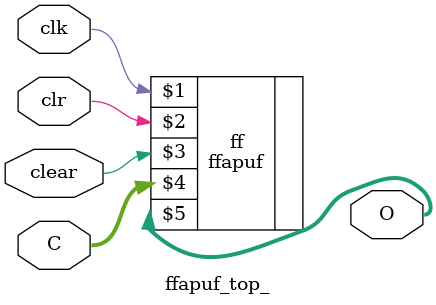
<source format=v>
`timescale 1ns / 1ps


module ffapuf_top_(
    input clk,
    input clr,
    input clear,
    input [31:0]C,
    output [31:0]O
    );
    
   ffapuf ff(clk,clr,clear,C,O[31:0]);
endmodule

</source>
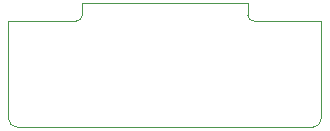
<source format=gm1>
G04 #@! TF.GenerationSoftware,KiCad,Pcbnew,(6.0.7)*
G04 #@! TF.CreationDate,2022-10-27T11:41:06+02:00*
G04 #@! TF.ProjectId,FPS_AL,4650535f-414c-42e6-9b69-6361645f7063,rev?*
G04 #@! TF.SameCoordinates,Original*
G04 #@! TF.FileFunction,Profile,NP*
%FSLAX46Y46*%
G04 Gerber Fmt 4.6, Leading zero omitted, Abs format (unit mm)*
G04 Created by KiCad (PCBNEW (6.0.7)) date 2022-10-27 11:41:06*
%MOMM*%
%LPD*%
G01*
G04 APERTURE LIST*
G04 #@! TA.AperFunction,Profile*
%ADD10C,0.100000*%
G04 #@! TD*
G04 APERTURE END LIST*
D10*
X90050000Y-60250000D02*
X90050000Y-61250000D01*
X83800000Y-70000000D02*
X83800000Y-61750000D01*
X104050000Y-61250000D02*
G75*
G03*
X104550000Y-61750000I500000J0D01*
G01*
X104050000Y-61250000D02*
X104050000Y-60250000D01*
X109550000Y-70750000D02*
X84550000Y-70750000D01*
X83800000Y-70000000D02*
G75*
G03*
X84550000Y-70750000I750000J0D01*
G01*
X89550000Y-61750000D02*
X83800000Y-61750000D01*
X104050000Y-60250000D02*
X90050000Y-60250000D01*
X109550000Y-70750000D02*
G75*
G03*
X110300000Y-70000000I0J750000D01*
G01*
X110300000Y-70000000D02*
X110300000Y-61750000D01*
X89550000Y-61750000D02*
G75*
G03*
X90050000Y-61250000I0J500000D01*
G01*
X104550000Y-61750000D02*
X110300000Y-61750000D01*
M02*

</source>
--
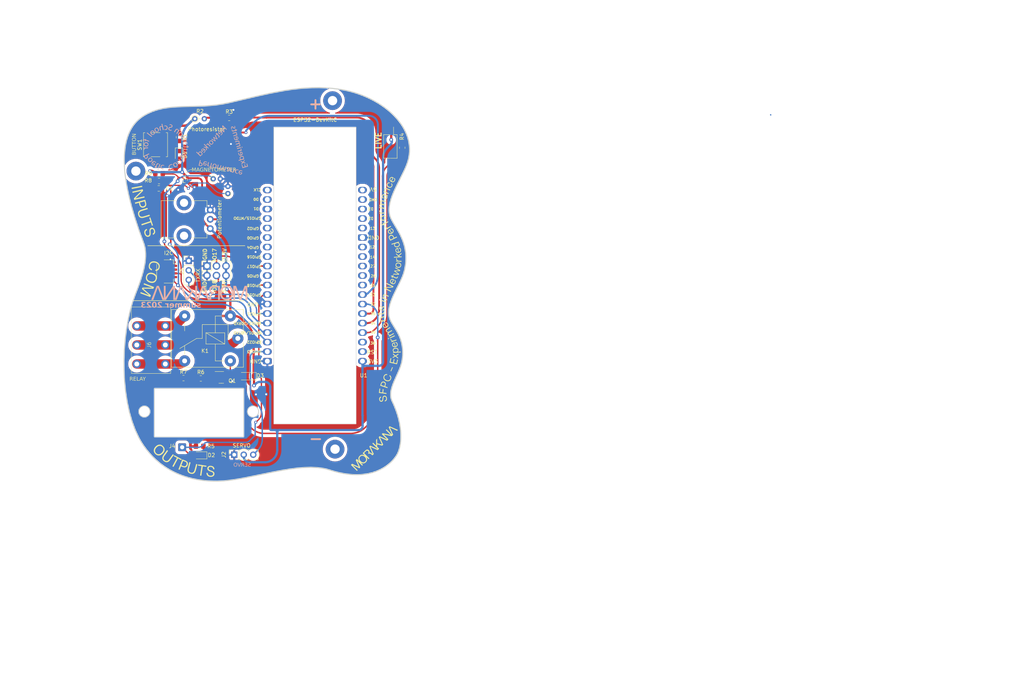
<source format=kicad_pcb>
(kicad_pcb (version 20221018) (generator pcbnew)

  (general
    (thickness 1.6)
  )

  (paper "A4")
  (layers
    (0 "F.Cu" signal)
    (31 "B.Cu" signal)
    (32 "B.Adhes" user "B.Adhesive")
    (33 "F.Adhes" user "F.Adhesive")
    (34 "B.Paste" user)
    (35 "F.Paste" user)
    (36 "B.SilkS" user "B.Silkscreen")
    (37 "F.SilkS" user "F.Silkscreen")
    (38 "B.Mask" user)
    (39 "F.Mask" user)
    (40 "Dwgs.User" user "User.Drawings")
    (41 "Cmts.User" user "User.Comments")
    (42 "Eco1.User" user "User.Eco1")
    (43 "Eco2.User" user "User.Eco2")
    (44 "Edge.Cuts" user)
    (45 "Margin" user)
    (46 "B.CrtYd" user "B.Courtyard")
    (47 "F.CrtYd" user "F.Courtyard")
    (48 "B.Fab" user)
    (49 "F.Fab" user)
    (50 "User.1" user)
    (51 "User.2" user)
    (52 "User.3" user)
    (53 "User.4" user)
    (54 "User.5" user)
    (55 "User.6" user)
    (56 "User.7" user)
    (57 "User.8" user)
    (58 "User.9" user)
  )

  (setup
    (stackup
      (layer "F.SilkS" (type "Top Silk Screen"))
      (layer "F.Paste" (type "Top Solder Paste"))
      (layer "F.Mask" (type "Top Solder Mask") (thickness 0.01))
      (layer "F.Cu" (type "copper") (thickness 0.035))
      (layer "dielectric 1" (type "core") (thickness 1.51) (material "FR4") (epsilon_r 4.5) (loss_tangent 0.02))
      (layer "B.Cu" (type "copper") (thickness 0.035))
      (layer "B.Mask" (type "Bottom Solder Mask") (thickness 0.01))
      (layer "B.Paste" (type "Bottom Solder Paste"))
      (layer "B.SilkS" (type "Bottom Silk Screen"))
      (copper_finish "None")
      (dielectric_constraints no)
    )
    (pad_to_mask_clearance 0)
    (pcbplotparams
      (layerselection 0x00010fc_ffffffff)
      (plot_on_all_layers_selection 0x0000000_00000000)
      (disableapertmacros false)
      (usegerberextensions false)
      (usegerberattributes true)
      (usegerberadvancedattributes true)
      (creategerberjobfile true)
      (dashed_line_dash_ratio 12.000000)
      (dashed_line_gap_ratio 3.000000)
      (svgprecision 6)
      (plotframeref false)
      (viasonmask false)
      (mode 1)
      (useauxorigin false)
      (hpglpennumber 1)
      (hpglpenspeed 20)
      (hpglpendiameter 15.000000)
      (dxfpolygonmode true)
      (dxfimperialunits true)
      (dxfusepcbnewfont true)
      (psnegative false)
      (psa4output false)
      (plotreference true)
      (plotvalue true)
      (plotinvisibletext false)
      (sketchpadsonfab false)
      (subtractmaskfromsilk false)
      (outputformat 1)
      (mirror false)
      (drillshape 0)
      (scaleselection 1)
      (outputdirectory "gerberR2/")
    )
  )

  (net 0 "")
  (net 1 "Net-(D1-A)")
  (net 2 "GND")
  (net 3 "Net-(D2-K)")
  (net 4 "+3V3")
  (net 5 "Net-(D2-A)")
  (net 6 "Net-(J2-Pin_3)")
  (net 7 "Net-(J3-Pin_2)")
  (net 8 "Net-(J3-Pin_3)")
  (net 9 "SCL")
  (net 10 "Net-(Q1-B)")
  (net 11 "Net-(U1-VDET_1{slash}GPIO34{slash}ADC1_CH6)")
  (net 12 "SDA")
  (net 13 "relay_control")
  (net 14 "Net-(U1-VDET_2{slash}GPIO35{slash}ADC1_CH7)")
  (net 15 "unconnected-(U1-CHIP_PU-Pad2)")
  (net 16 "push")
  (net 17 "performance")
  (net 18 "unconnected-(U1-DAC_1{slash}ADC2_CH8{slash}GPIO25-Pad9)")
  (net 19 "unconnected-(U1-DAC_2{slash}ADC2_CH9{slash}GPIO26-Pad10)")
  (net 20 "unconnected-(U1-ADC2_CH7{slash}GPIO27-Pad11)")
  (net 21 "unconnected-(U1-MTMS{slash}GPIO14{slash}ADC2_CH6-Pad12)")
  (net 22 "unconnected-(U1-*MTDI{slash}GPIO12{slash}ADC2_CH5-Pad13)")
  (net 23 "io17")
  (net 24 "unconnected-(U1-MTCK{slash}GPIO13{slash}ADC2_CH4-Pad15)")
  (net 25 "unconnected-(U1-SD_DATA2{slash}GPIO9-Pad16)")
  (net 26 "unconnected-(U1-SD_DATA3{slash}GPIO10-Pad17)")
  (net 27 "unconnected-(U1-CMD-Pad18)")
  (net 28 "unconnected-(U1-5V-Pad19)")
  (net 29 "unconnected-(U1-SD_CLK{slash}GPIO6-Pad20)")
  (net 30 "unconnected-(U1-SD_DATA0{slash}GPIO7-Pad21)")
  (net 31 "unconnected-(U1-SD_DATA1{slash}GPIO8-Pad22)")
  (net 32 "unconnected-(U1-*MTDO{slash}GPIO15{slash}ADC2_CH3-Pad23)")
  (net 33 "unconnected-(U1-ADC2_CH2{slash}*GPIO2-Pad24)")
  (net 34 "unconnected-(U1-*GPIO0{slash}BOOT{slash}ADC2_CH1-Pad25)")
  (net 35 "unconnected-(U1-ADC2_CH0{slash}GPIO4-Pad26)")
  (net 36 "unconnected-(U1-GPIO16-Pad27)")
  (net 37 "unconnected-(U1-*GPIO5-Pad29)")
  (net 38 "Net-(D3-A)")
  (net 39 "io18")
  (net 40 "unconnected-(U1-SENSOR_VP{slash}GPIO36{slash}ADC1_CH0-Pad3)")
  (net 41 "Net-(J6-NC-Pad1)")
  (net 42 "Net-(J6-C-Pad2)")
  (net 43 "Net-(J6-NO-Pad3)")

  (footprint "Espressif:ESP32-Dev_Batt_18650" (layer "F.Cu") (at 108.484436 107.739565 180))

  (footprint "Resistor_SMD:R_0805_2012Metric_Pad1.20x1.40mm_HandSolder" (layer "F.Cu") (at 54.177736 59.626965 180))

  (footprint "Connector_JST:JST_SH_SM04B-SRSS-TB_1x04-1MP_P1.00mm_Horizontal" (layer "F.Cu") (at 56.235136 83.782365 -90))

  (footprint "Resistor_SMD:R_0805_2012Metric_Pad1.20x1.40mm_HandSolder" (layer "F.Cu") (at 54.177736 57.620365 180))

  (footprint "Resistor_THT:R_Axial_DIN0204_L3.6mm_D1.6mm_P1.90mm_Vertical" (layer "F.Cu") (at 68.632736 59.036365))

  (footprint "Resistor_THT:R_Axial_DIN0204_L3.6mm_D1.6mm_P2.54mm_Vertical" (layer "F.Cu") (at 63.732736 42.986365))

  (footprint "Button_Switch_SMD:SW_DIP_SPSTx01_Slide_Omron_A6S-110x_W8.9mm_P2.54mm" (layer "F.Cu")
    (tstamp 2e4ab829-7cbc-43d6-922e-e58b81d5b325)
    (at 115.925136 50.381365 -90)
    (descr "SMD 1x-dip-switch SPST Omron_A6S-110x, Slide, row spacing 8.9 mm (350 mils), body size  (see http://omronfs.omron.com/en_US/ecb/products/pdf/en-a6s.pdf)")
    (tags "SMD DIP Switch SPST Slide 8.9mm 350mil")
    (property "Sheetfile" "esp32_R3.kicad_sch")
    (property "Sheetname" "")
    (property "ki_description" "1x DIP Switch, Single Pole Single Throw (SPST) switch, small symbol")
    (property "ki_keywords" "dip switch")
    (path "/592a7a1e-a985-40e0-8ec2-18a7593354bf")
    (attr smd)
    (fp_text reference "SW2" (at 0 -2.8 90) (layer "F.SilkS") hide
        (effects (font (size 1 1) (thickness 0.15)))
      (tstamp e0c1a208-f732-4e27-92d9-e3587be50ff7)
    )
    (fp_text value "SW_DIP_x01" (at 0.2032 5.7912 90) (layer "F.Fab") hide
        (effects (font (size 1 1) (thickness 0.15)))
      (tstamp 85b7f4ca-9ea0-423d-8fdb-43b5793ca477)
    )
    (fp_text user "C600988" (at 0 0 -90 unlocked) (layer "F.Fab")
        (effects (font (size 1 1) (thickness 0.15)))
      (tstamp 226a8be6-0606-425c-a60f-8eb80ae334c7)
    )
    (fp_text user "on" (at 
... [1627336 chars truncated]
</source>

# [Work to be completed]
Take every line above that includes the string "property" and return it.

# [Task response]
    (property "Sheetfile" "esp32_R3.kicad_sch")
    (property "Sheetname" "")
    (property "ki_description" "1x DIP Switch, Single Pole Single Throw (SPST) switch, small symbol")
    (property "ki_keywords" "dip switch")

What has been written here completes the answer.